--- Trecho selecionado ---

Não tenho a menor propriedade para descrever o movimento Rock dentro do contexto da nossa terra, na verdade não vivi o momento com os atores durante o período. Como todos sabem, estou saindo da casa dos 20 agora.

Coveiros do Cover e Persona ( Convidados — 14º Andar, Ramal 12, Utopia, Gonorréia, Espírito de Porco, Trem Fantasma, Dever de Classe e Miguel Cordeiro (Faustino)

Porém, tive o privilégio de estar envolvida no projeto FESTA TROCA DE SEGREDOS, que reviveu por algum tempo a memória desta cena. Então a maior parte das citações que usarei aqui são fontes do Blog COVEIROS DO COVER (criado por Tatiana Lima) para promoção e divulgação das festas. Resultados de pesquisas e acervos pessoais dos envolvidos.

FESTA TROCA DE SEGREDOS

“Eles criaram e sepultaram bandas emblemáticas do rock baiano dos anos 80. Mas sobreviveram e ficaram inteiros o suficiente para ressuscitar clássicos do punk rock inglês (The Clash, Sex Pistols e The Jam), norte-americano (Ramones) e baiano, além de alguns clássicos pré-punk (The Who) e do pós-punk (Talking Heads)”.

---

= O que fazer =
Como fica em inglês esta frase do trecho sobre o rock baiano: "Eles criaram e sepultaram bandas emblemáticas do rock baiano dos anos 80."? O material a seguir provém de outra fonte.

--- Registros fornecidos ---

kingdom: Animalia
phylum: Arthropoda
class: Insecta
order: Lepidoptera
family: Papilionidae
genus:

---

= Resposta do exercício =
They created and buried emblematic bands of 1980s Bahian rock.